EXERCISE GOAL: Leave out the pictures and copy every record exactly.

DATA SUPPLIED:

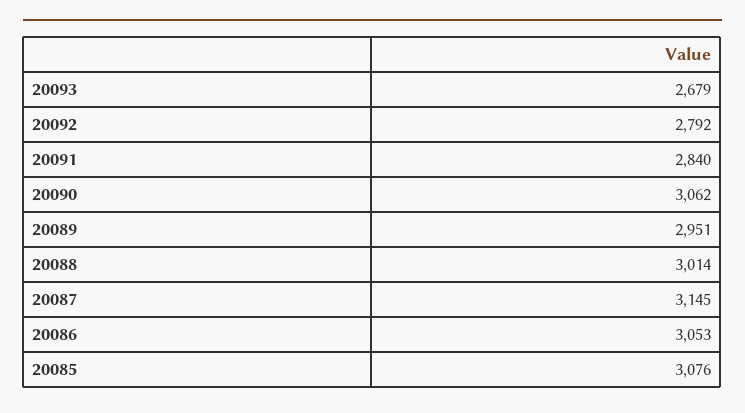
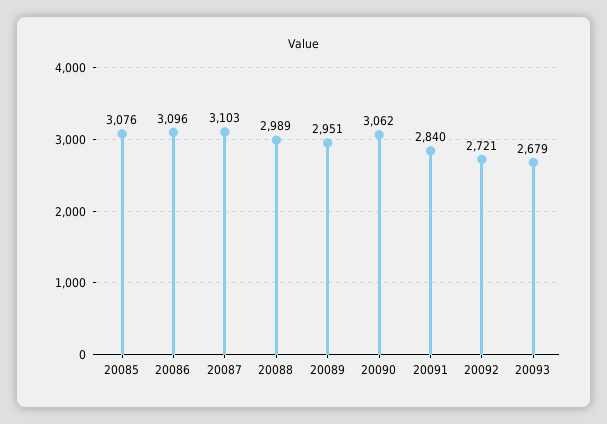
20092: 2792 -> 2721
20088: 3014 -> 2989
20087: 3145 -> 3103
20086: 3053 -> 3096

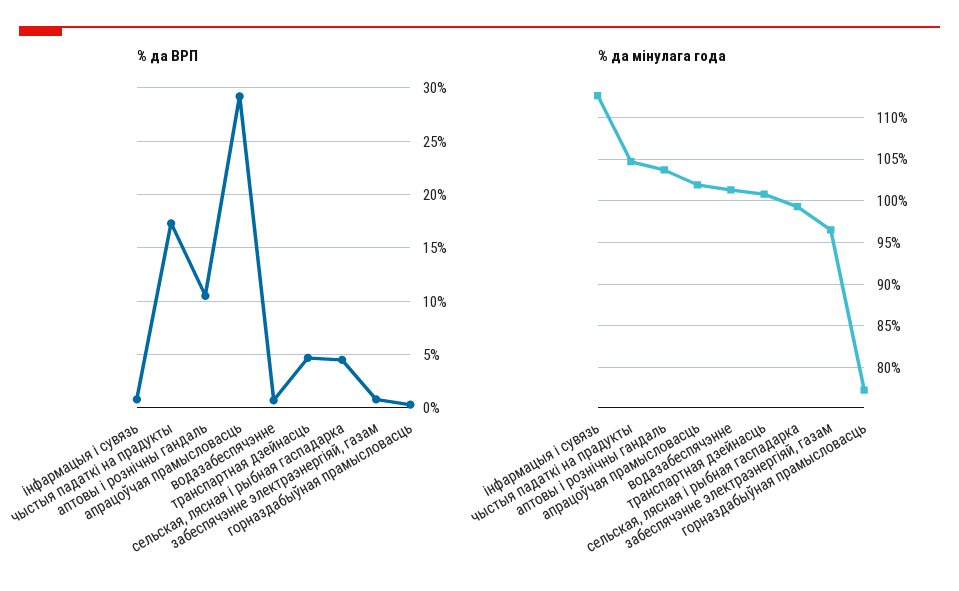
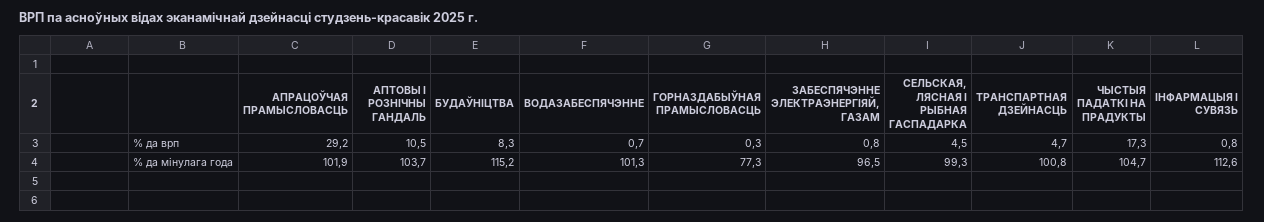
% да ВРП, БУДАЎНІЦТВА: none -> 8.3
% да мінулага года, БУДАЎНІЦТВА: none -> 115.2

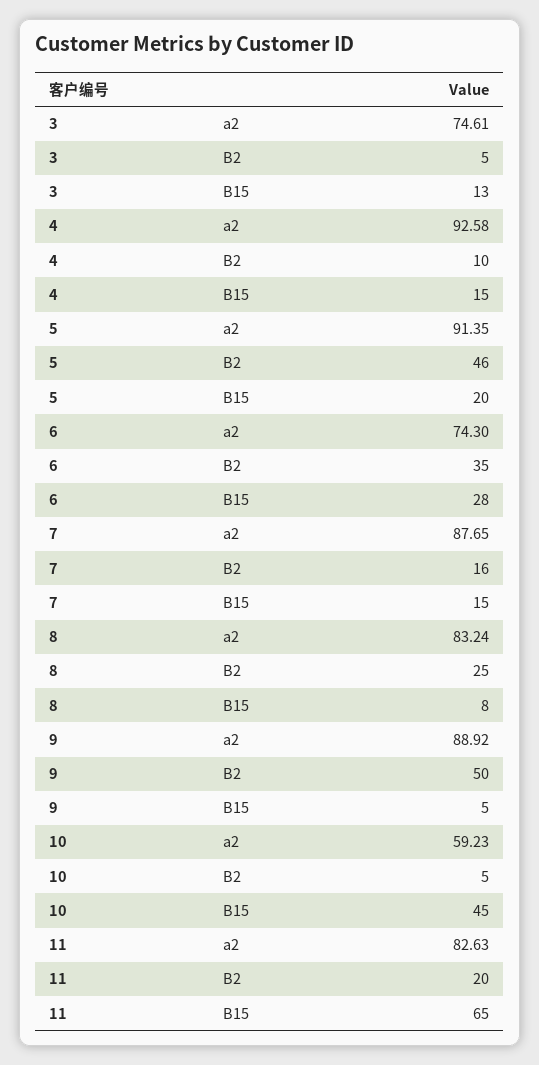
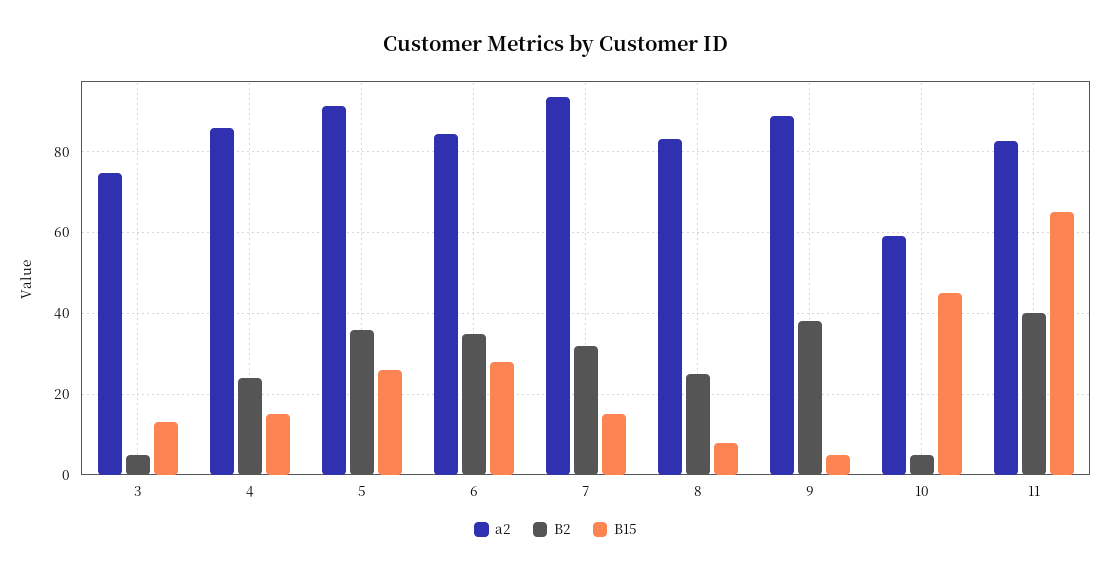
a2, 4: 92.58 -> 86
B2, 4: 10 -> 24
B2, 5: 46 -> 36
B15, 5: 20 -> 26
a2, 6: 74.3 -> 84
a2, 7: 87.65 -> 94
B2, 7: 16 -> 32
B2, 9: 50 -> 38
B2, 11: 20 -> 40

EXERCISE RESULT:
20092: 2792 -> 2721
20088: 3014 -> 2989
20087: 3145 -> 3103
20086: 3053 -> 3096

% да ВРП, БУДАЎНІЦТВА: none -> 8.3
% да мінулага года, БУДАЎНІЦТВА: none -> 115.2

a2, 4: 92.58 -> 86
B2, 4: 10 -> 24
B2, 5: 46 -> 36
B15, 5: 20 -> 26
a2, 6: 74.3 -> 84
a2, 7: 87.65 -> 94
B2, 7: 16 -> 32
B2, 9: 50 -> 38
B2, 11: 20 -> 40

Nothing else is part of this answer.